• Exercise directions: Read through the material below and find each line that has the word "class"; copy it.

[Opening Information supplied section]

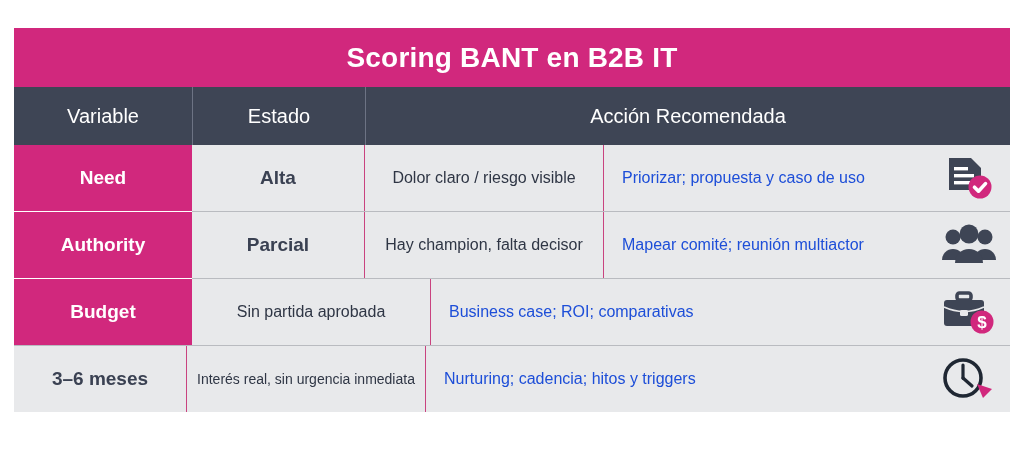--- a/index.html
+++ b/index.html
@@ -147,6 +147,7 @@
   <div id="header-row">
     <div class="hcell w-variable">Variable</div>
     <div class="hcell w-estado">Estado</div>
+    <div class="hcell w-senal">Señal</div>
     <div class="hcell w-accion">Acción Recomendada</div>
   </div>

[Closing Information supplied section]

• Your solution:
     <div class="hcell w-variable">Variable</div>
     <div class="hcell w-estado">Estado</div>
+    <div class="hcell w-senal">Señal</div>
     <div class="hcell w-accion">Acción Recomendada</div>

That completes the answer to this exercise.